▶ **Task directions**
Nothing but the lines from the first line of the records below to the line holding "100.33 54.7171 0))" belongs in the answer, copied exactly and without pictures.

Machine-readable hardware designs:
Start of Block

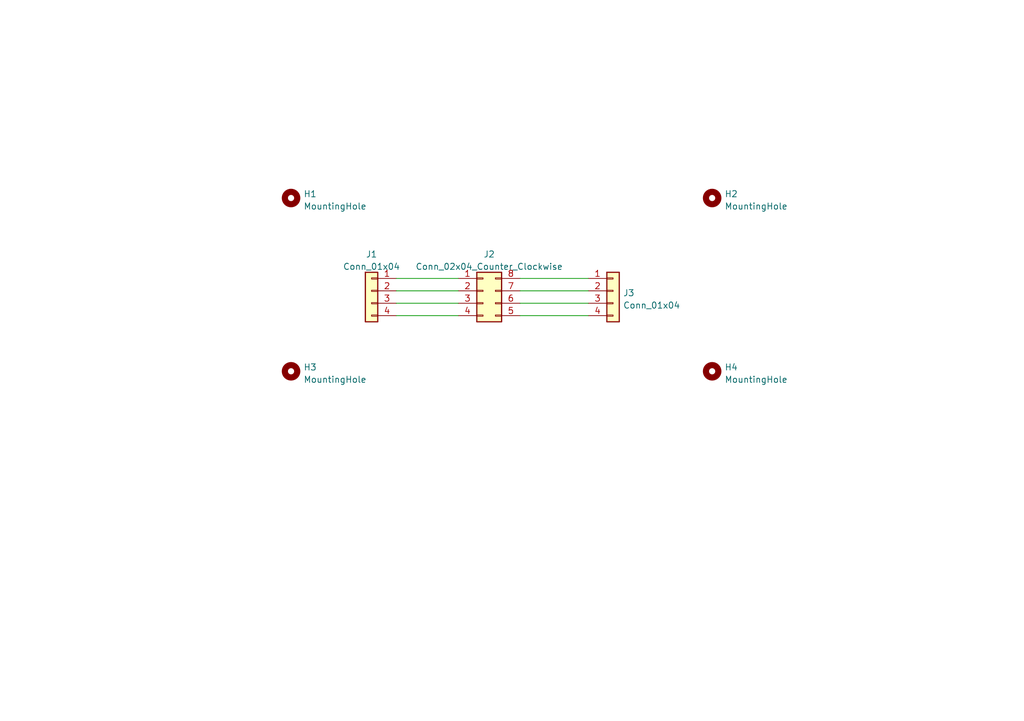
<source format=kicad_sch>
(kicad_sch (version 20211123) (generator eeschema)

  (uuid 16aec8df-9fa9-47bc-9f05-f4ad438ebac2)

  (paper "A5")

  (title_block
    (title "MOLEX to screw-terminals PCB")
    (date "2022-12-02")
    (rev "1.0")
  )

  


  (wire (pts (xy 106.68 57.15) (xy 120.65 57.15))
    (stroke (width 0) (type default) (color 0 0 0 0))
    (uuid 353782dc-8e8a-4bf9-b7f6-1b0d5e45b582)
  )
  (wire (pts (xy 81.28 59.69) (xy 93.98 59.69))
    (stroke (width 0) (type default) (color 0 0 0 0))
    (uuid 3f934756-f2a6-4a62-ad1e-f287022abc1d)
  )
  (wire (pts (xy 81.28 62.23) (xy 93.98 62.23))
    (stroke (width 0) (type default) (color 0 0 0 0))
    (uuid 4825b769-5e46-465b-9646-c16bed4c5d44)
  )
  (wire (pts (xy 106.68 59.69) (xy 120.65 59.69))
    (stroke (width 0) (type default) (color 0 0 0 0))
    (uuid 7fb6d314-bfcd-4602-aa6c-acfdf58176d9)
  )
  (wire (pts (xy 81.28 64.77) (xy 93.98 64.77))
    (stroke (width 0) (type default) (color 0 0 0 0))
    (uuid 827b7a0d-e58e-4c1d-b25c-dc1f92ba7f70)
  )
  (wire (pts (xy 81.28 57.15) (xy 93.98 57.15))
    (stroke (width 0) (type default) (color 0 0 0 0))
    (uuid 89b62d4f-af24-41a3-a787-db0ed4d3e337)
  )
  (wire (pts (xy 106.68 64.77) (xy 120.65 64.77))
    (stroke (width 0) (type default) (color 0 0 0 0))
    (uuid fdd6f9a5-9307-4078-96c2-7e1cfd0180b1)
  )
  (wire (pts (xy 106.68 62.23) (xy 120.65 62.23))
    (stroke (width 0) (type default) (color 0 0 0 0))
    (uuid feefb1b2-72d2-4dd4-9200-1d5bf84f1416)
  )

  (symbol (lib_id "Connector_Generic:Conn_02x04_Counter_Clockwise") (at 99.06 59.69 0) (unit 1)
    (in_bom yes) (on_board yes) (fields_autoplaced)
    (uuid 0907845b-5c92-4efa-9fe9-9643b6af7939)
    (property "Reference" "J2" (id 0) (at 100.33 52.1802 0))
    (property "Value" "Conn_02x04_Counter_Clockwise" (id 1) (at 100.33 54.7171 0))
    (property "Footprint" "Connector_Molex:Molex_Mini-Fit_Jr_5566-08A2_2x04_P4.20mm_Vertical" (id 2) (at 99.06 59.69 0)
      (effects (font (size 1.27 1.27)) hide)
    )
    (property "Datasheet" "~" (id 3) (at 99.06 59.69 0)
      (effects (font (size 1.27 1.27)) hide)
    )
    (pin "1" (uuid ead16974-59e3-4eff-a221-34bd689f0d7c))
    (pin "2" (uuid f89bc486-0855-4c05-ac41-0c221c5d3c74))
    (pin "3" (uuid 8b5ea667-be04-42f3-84f1-2e096fdd49be))
    (pin "4" (uuid 6b7a67b1-891a-4234-802b-8f10eaf3764c))
    (pin "5" (uuid b4aa6f24-8a64-4e7e-be79-bffd2048fc4d))
    (pin "6" (uuid 1b05cf2d-31f1-47a7-a60a-b0beee1b23d1))
    (pin "7" (uuid c9eed3f8-85d5-4026-abce-39d152e77bd7))
    (pin "8" (uuid a13e1229-90c8-433f-ad8b-3b31e44b4251))
  )

  (symbol (lib_id "Connector_Generic:Conn_01x04") (at 125.73 59.69 0) (unit 1)
    (in_bom yes) (on_board yes) (fields_autoplaced)
    (uuid 38fa9120-5f4d-4ca9-b947-0a8f79302266)
    (property "Reference" "J3" (id 0) (at 127.762 60.1253 0)
      (effects (font (size 1.27 1.27)) (justify left))
    )
    (property "Value" "Conn_01x04" (id 1) (at 127.762 62.6622 0)
      (effects (font (size 1.27 1.27)) (justify left))
    )
    (property "Footprint" "TerminalBlock_Euroclamp:MVE252-5-V-2x" (id 2) (at 125.73 59.69 0)
      (effects (font (size 1.27 1.27)) hide)
    )
    (property "Datasheet" "~" (id 3) (at 125.73 59.69 0)
      (effects (font (size 1.27 1.27)) hide)
    )
    (pin "1" (uuid b12d0539-d009-4eb6-b490-094e6ceeb06f))
    (pin "2" (uuid dd638b86-a714-43c7-84c8-3a9edfa1da2e))
    (pin "3" (uuid 8a61b035-12d0-4589-b185-37db40cd443d))
    (pin "4" (uuid a8ad87bd-0026-440f-8399-288c40747abf))
  )

  (symbol (lib_id "Mechanical:MountingHole") (at 59.69 40.64 0) (unit 1)
    (in_bom yes) (on_board yes) (fields_autoplaced)
    (uuid 52df3143-5245-4910-a65c-98634b30ee10)
    (property "Reference" "H1" (id 0) (at 62.23 39.8053 0)
      (effects (font (size 1.27 1.27)) (justify left))
    )
    (property "Value" "MountingHole" (id 1) (at 62.23 42.3422 0)
      (effects (font (size 1.27 1.27)) (justify left))
    )
    (property "Footprint" "MountingHole:MountingHole_3.2mm_M3_Pad" (id 2) (at 59.69 40.64 0)
      (effects (font (size 1.27 1.27)) hide)
    )
    (property "Datasheet" "~" (id 3) (at 59.69 40.64 0)
      (effects (font (size 1.27 1.27)) hide)
    )
  )

  (symbol (lib_id "Connector_Generic:Conn_01x04") (at 76.2 59.69 0) (mirror y) (unit 1)
    (in_bom yes) (on_board yes) (fields_autoplaced)
    (uuid 6ba16854-49e7-4cee-81e1-032a00605a05)
    (property "Reference" "J1" (id 0) (at 76.2 52.1802 0))
    (property "Value" "Conn_01x04" (id 1) (at 76.2 54.7171 0))
    (property "Footprint" "TerminalBlock_Euroclamp:MVE252-5-V-2x" (id 2) (at 76.2 59.69 0)
      (effects (font (size 1.27 1.27)) hide)
    )
    (property "Datasheet" "~" (id 3) (at 76.2 59.69 0)
      (effects (font (size 1.27 1.27)) hide)
    )
    (pin "1" (uuid 1bb4f8ae-2924-4e45-8da3-6133a6369adf))
    (pin "2" (uuid 7c1efe71-c183-4545-aaa5-5b0a7c44c3e1))
    (pin "3" (uuid c17ce2e3-794a-4986-91a8-8b3fde615b81))
    (pin "4" (uuid 3fa4294b-5d43-4d57-91fa-0fa9d2533eee))
  )

  (symbol (lib_id "Mechanical:MountingHole") (at 59.69 76.2 0) (unit 1)
    (in_bom yes) (on_board yes) (fields_autoplaced)
    (uuid b0cd1d77-55a3-4490-af60-8f104bf8c304)
    (property "Reference" "H3" (id 0) (at 62.23 75.3653 0)
      (effects (font (size 1.27 1.27)) (justify left))
    )
    (property "Value" "MountingHole" (id 1) (at 62.23 77.9022 0)
      (effects (font (size 1.27 1.27)) (justify left))
    )
    (property "Footprint" "MountingHole:MountingHole_3.2mm_M3_Pad" (id 2) (at 59.69 76.2 0)
      (effects (font (size 1.27 1.27)) hide)
    )
    (property "Datasheet" "~" (id 3) (at 59.69 76.2 0)
      (effects (font (size 1.27 1.27)) hide)
    )
  )

  (symbol (lib_id "Mechanical:MountingHole") (at 146.05 76.2 0) (unit 1)
    (in_bom yes) (on_board yes) (fields_autoplaced)
    (uuid b2be5f33-6de7-4f7e-83dc-9dfcd924a46a)
    (property "Reference" "H4" (id 0) (at 148.59 75.3653 0)
      (effects (font (size 1.27 1.27)) (justify left))
    )
    (property "Value" "MountingHole" (id 1) (at 148.59 77.9022 0)
      (effects (font (size 1.27 1.27)) (justify left))
    )
    (property "Footprint" "MountingHole:MountingHole_3.2mm_M3_Pad" (id 2) (at 146.05 76.2 0)
      (effects (font (size 1.27 1.27)) hide)
    )
    (property "Datasheet" "~" (id 3) (at 146.05 76.2 0)
      (effects (font (size 1.27 1.27)) hide)
    )
  )

  (symbol (lib_id "Mechanical:MountingHole") (at 146.05 40.64 0) (unit 1)
    (in_bom yes) (on_board yes) (fields_autoplaced)
    (uuid e3cc8750-c429-430b-b7d9-722184e50fdc)
    (property "Reference" "H2" (id 0) (at 148.59 39.8053 0)
      (effects (font (size 1.27 1.27)) (justify left))
    )
    (property "Value" "MountingHole" (id 1) (at 148.59 42.3422 0)
      (effects (font (size 1.27 1.27)) (justify left))
    )
    (property "Footprint" "MountingHole:MountingHole_3.2mm_M3_Pad" (id 2) (at 146.05 40.64 0)
      (effects (font (size 1.27 1.27)) hide)
    )
    (property "Datasheet" "~" (id 3) (at 146.05 40.64 0)
      (effects (font (size 1.27 1.27)) hide)
    )
  )

  (sheet_instances
    (path "/" (page "1"))
  )

  (symbol_instances
    (path "/52df3143-5245-4910-a65c-98634b30ee10"
      (reference "H1") (unit 1) (value "MountingHole") (footprint "MountingHole:MountingHole_3.2mm_M3_Pad")
    )
    (path "/e3cc8750-c429-430b-b7d9-722184e50fdc"
      (reference "H2") (unit 1) (value "MountingHole") (footprint "MountingHole:MountingHole_3.2mm_M3_Pad")
    )
    (path "/b0cd1d77-55a3-4490-af60-8f104bf8c304"
      (reference "H3") (unit 1) (value "MountingHole") (footprint "MountingHole:MountingHole_3.2mm_M3_Pad")
    )
    (path "/b2be5f33-6de7-4f7e-83dc-9dfcd924a46a"
      (reference "H4") (unit 1) (value "MountingHole") (footprint "MountingHole:MountingHole_3.2mm_M3_Pad")
    )
    (path "/6ba16854-49e7-4cee-81e1-032a00605a05"
      (reference "J1") (unit 1) (value "Conn_01x04") (footprint "TerminalBlock_Euroclamp:MVE252-5-V-2x")
    )
    (path "/0907845b-5c92-4efa-9fe9-9643b6af7939"
      (reference "J2") (unit 1) (value "Conn_02x04_Counter_Clockwise") (footprint "Connector_Molex:Molex_Mini-Fit_Jr_5566-08A2_2x04_P4.20mm_Vertical")
    )
    (path "/38fa9120-5f4d-4ca9-b947-0a8f79302266"
      (reference "J3") (unit 1) (value "Conn_01x04") (footprint "TerminalBlock_Euroclamp:MVE252-5-V-2x")
    )
  )
)

</source>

End of Block

▶ **Response to the exercise**
<source format=kicad_sch>
(kicad_sch (version 20211123) (generator eeschema)

  (uuid 16aec8df-9fa9-47bc-9f05-f4ad438ebac2)

  (paper "A5")

  (title_block
    (title "MOLEX to screw-terminals PCB")
    (date "2022-12-02")
    (rev "1.0")
  )

  


  (wire (pts (xy 106.68 57.15) (xy 120.65 57.15))
    (stroke (width 0) (type default) (color 0 0 0 0))
    (uuid 353782dc-8e8a-4bf9-b7f6-1b0d5e45b582)
  )
  (wire (pts (xy 81.28 59.69) (xy 93.98 59.69))
    (stroke (width 0) (type default) (color 0 0 0 0))
    (uuid 3f934756-f2a6-4a62-ad1e-f287022abc1d)
  )
  (wire (pts (xy 81.28 62.23) (xy 93.98 62.23))
    (stroke (width 0) (type default) (color 0 0 0 0))
    (uuid 4825b769-5e46-465b-9646-c16bed4c5d44)
  )
  (wire (pts (xy 106.68 59.69) (xy 120.65 59.69))
    (stroke (width 0) (type default) (color 0 0 0 0))
    (uuid 7fb6d314-bfcd-4602-aa6c-acfdf58176d9)
  )
  (wire (pts (xy 81.28 64.77) (xy 93.98 64.77))
    (stroke (width 0) (type default) (color 0 0 0 0))
    (uuid 827b7a0d-e58e-4c1d-b25c-dc1f92ba7f70)
  )
  (wire (pts (xy 81.28 57.15) (xy 93.98 57.15))
    (stroke (width 0) (type default) (color 0 0 0 0))
    (uuid 89b62d4f-af24-41a3-a787-db0ed4d3e337)
  )
  (wire (pts (xy 106.68 64.77) (xy 120.65 64.77))
    (stroke (width 0) (type default) (color 0 0 0 0))
    (uuid fdd6f9a5-9307-4078-96c2-7e1cfd0180b1)
  )
  (wire (pts (xy 106.68 62.23) (xy 120.65 62.23))
    (stroke (width 0) (type default) (color 0 0 0 0))
    (uuid feefb1b2-72d2-4dd4-9200-1d5bf84f1416)
  )

  (symbol (lib_id "Connector_Generic:Conn_02x04_Counter_Clockwise") (at 99.06 59.69 0) (unit 1)
    (in_bom yes) (on_board yes) (fields_autoplaced)
    (uuid 0907845b-5c92-4efa-9fe9-9643b6af7939)
    (property "Reference" "J2" (id 0) (at 100.33 52.1802 0))
    (property "Value" "Conn_02x04_Counter_Clockwise" (id 1) (at 100.33 54.7171 0))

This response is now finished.